### Action item
Compute how many lines below contain the word "supplement" and respond with that number only.

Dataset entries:
────────────────────────────────────────

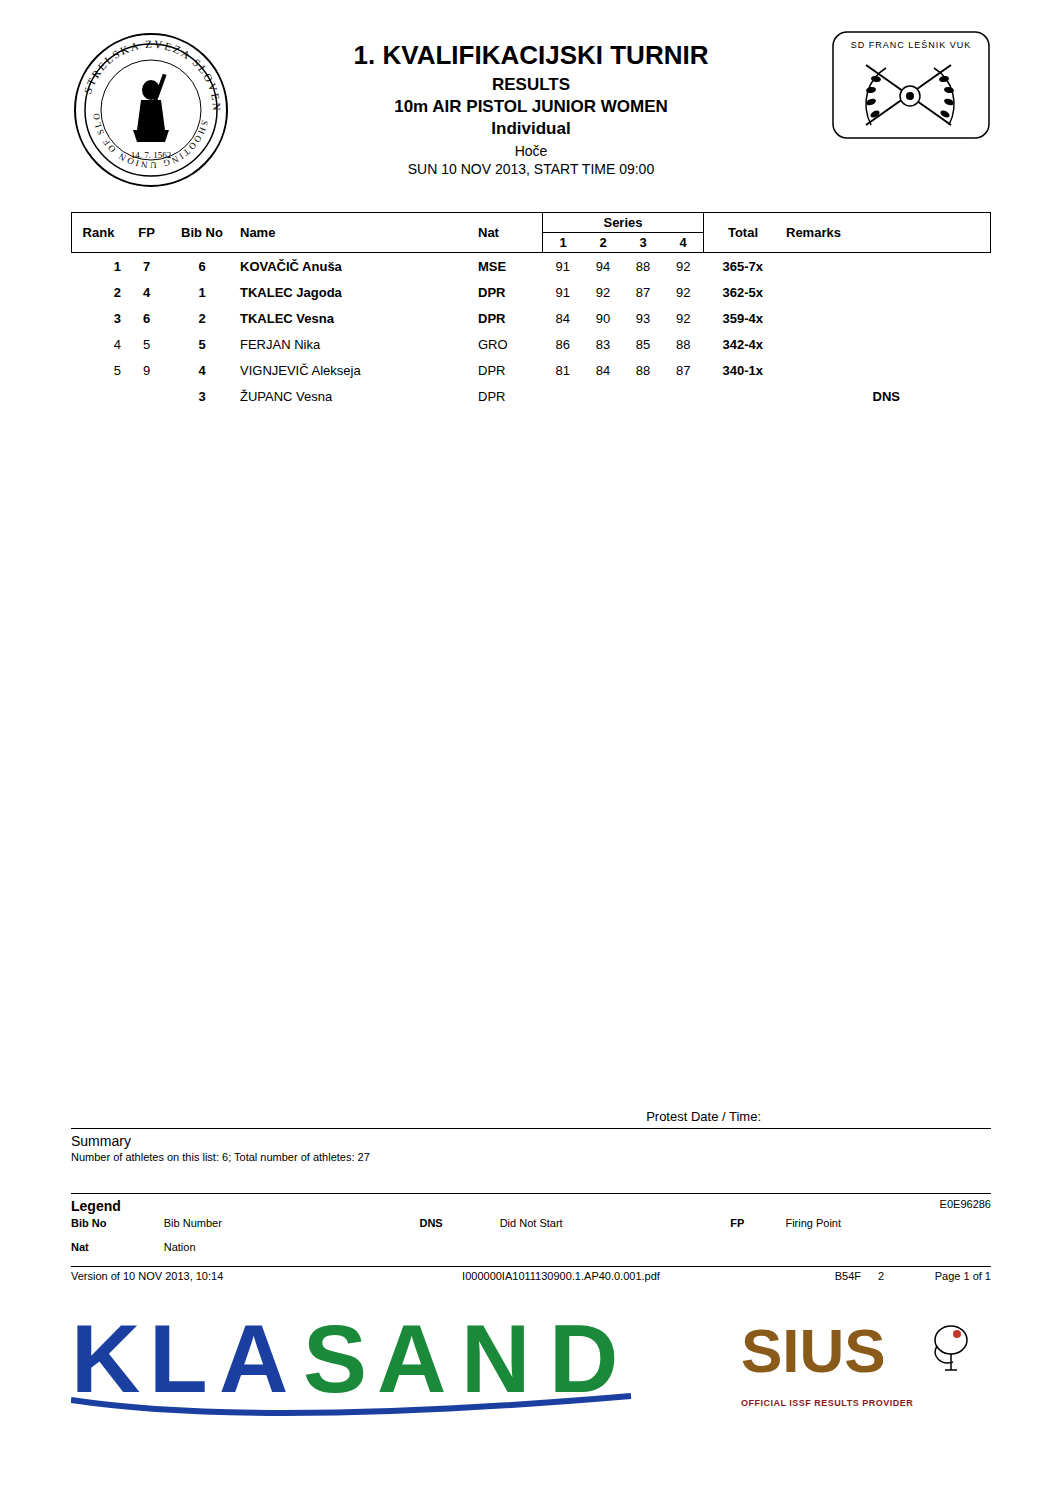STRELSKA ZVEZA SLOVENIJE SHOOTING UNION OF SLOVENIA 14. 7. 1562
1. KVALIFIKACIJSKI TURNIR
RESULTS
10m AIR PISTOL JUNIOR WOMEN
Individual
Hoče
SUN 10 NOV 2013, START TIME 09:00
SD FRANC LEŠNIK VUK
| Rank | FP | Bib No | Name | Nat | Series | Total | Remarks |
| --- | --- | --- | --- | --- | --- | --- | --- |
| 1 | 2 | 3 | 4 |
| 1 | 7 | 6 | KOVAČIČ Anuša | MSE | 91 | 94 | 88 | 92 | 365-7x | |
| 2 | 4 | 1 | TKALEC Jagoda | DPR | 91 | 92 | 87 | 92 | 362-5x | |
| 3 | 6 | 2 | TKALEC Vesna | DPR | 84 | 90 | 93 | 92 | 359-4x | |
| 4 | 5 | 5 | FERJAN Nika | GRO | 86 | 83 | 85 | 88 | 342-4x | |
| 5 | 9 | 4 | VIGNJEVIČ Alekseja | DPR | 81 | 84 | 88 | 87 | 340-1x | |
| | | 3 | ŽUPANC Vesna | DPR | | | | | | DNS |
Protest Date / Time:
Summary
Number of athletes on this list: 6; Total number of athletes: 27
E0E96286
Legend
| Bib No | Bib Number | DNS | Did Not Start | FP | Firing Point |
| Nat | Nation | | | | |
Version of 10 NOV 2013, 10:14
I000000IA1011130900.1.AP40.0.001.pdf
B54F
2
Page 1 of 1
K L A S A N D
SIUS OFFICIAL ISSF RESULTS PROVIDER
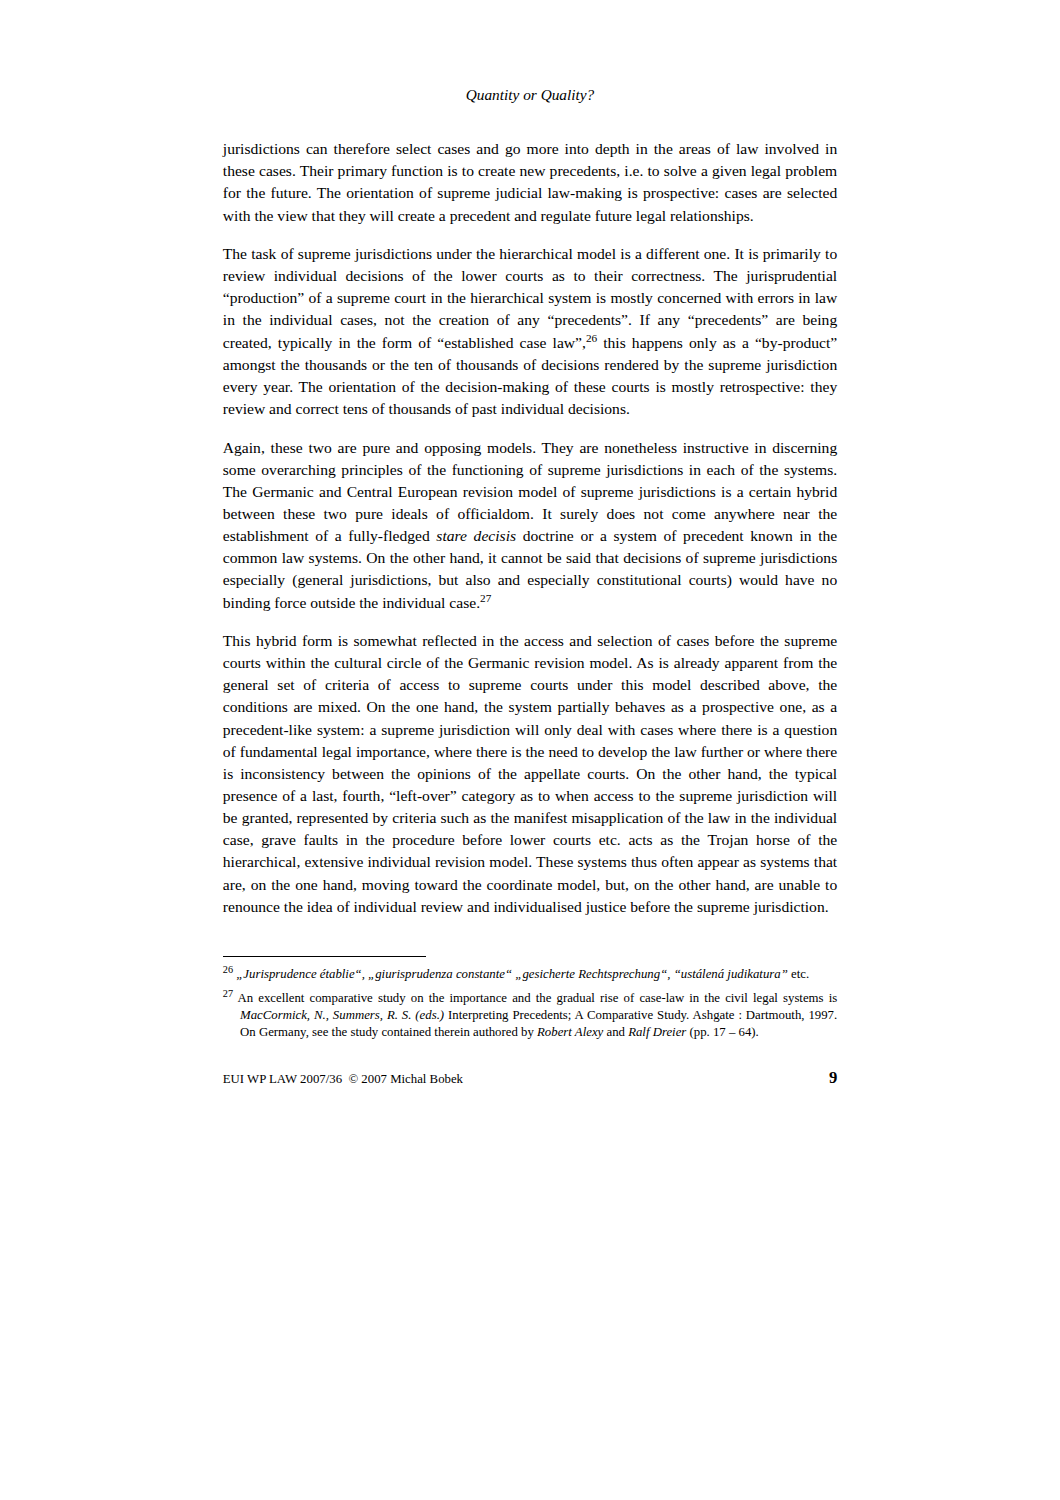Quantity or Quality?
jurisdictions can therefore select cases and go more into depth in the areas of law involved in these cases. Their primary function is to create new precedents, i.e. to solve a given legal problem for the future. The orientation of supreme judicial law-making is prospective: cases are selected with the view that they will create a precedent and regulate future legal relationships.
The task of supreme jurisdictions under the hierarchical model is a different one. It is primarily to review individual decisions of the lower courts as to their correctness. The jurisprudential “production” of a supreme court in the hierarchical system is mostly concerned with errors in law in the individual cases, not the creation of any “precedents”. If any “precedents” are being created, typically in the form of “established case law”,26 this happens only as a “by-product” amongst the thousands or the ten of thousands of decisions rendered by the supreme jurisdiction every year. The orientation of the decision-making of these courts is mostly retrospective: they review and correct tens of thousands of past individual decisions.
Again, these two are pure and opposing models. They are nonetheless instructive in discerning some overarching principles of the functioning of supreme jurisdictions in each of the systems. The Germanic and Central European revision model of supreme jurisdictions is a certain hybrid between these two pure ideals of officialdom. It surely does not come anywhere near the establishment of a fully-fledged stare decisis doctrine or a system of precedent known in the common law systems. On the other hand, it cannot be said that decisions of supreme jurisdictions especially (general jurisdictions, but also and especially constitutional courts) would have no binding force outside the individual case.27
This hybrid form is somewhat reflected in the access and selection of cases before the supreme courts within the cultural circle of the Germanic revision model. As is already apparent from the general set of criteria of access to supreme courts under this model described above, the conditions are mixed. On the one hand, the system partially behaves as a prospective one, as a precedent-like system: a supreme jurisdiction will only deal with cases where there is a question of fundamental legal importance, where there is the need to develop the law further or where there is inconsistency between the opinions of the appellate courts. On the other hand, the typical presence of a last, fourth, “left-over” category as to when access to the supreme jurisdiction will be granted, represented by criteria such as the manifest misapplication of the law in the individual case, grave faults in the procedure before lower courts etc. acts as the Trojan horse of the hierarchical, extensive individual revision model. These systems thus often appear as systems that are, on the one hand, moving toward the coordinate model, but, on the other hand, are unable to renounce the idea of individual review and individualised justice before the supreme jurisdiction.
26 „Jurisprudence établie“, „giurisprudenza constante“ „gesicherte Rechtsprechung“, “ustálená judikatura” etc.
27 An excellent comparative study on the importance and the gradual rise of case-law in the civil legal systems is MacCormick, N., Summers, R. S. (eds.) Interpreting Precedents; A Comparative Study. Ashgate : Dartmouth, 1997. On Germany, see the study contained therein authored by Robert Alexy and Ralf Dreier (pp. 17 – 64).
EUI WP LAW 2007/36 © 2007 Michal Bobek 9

────────────────────────────────────────

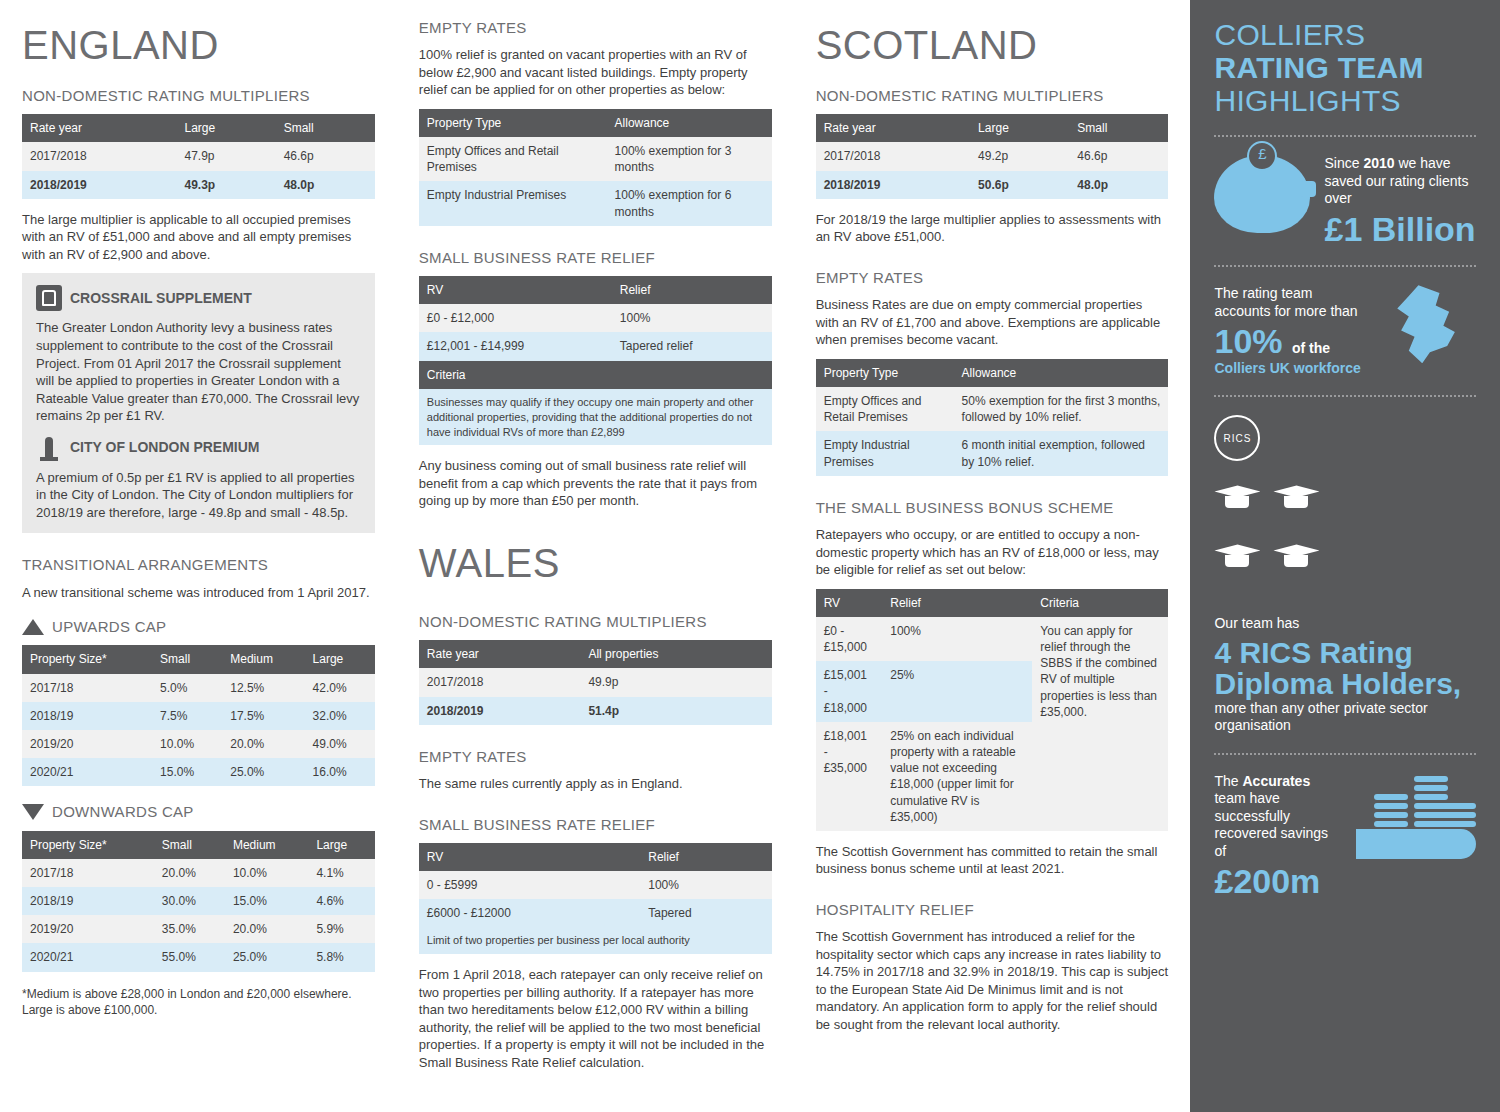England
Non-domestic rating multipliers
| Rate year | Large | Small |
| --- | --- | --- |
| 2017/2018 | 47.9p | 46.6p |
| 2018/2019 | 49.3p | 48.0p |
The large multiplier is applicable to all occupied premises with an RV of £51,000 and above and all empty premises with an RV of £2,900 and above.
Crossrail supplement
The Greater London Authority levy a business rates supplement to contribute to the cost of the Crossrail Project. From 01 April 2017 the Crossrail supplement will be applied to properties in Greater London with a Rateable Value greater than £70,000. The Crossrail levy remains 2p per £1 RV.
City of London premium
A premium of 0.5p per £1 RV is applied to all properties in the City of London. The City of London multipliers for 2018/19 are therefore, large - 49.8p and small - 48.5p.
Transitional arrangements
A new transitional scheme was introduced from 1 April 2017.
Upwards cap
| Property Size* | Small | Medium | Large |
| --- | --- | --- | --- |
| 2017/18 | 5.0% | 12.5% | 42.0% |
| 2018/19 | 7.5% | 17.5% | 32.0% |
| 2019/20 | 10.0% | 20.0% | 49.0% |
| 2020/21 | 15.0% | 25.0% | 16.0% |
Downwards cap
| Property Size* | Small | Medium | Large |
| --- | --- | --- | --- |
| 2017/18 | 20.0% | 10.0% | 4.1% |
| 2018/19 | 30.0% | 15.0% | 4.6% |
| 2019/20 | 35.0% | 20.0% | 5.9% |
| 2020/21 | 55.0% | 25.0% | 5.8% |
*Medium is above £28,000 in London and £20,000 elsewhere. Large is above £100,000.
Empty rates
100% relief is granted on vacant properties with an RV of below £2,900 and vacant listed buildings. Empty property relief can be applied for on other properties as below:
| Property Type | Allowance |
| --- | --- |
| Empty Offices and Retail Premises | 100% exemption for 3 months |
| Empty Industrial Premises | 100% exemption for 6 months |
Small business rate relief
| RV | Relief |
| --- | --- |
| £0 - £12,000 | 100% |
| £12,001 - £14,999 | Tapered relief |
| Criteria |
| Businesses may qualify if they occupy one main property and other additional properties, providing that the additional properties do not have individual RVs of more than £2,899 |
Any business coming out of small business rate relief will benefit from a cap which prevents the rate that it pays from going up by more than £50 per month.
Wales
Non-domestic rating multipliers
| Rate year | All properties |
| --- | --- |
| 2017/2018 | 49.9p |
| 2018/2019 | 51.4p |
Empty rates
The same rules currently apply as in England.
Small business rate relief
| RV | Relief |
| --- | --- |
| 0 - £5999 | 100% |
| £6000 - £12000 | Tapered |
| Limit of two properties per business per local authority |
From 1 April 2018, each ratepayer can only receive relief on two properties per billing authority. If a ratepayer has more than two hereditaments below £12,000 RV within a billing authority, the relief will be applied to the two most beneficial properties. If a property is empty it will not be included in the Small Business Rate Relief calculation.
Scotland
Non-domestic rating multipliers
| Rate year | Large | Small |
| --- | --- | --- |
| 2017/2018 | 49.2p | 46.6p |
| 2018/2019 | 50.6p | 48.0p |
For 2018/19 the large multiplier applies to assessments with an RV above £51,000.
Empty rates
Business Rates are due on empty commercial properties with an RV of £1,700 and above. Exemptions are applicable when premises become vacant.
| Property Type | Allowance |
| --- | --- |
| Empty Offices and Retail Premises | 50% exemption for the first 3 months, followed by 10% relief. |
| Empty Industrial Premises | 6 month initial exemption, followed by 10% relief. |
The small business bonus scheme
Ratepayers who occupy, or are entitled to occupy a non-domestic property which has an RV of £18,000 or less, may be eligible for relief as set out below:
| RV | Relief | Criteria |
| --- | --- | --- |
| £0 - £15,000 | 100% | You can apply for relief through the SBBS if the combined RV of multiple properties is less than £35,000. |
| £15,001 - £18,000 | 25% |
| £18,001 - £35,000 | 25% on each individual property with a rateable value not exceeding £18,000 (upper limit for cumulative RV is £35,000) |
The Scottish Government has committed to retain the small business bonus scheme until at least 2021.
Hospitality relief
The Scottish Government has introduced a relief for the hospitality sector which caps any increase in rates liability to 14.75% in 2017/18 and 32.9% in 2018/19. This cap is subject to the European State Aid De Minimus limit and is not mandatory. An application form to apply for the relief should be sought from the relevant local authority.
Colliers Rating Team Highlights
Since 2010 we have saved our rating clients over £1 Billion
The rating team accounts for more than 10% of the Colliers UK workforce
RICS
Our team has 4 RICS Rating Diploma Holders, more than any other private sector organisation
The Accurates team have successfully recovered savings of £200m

────────────────────────────────────────

### Response to this exercise
2